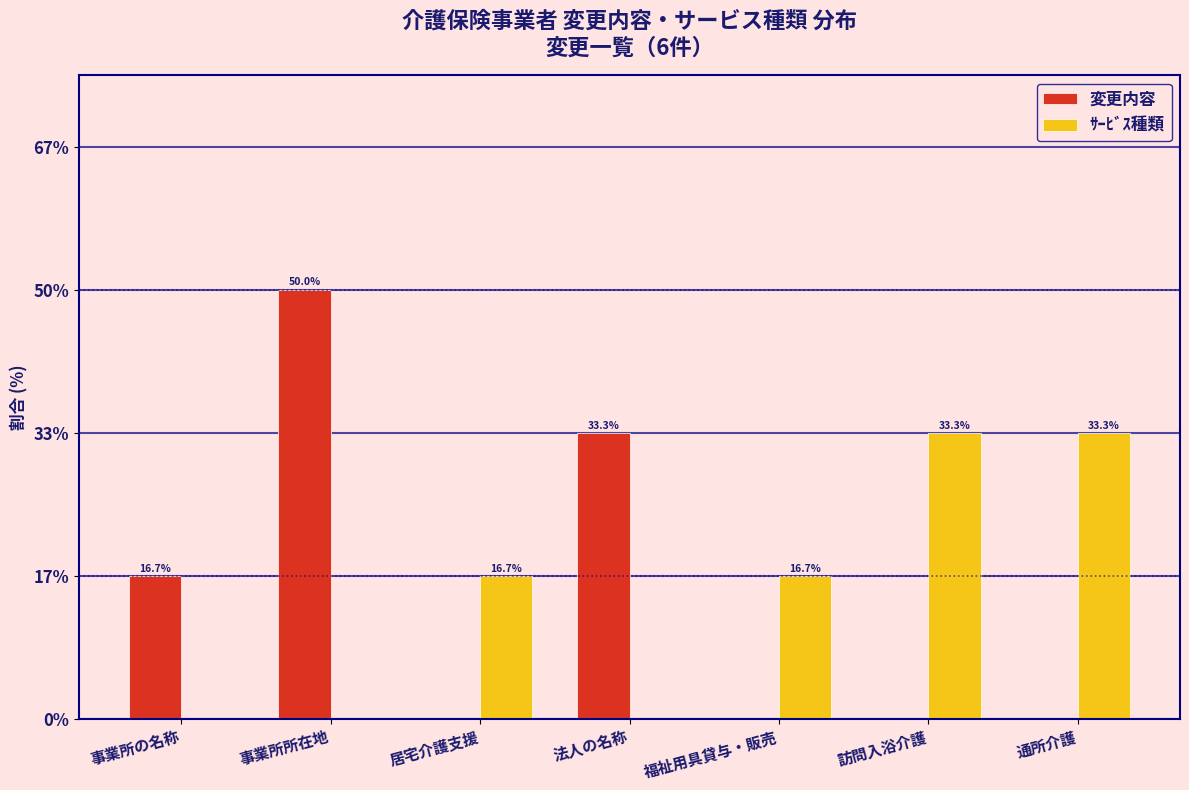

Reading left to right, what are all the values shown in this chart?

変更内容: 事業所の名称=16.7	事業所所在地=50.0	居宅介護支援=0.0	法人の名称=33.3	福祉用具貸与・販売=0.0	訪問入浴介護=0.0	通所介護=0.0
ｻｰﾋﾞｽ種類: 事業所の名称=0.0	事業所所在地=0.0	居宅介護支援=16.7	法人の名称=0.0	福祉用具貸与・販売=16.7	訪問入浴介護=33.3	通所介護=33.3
+ + + + + + +
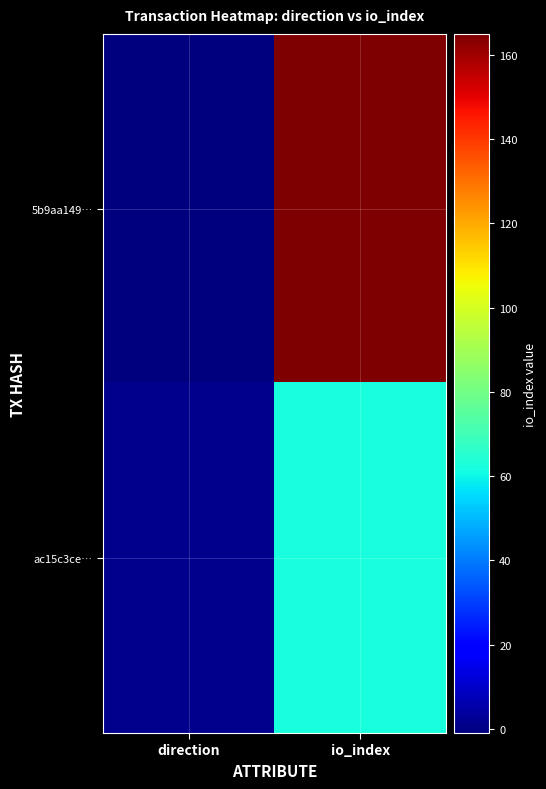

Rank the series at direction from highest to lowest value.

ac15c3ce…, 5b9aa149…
+ + + + + + +
Count the lines above that contain the string "事業所所在地", treating uppercase and lowercase as different. Reply with the number alone.

2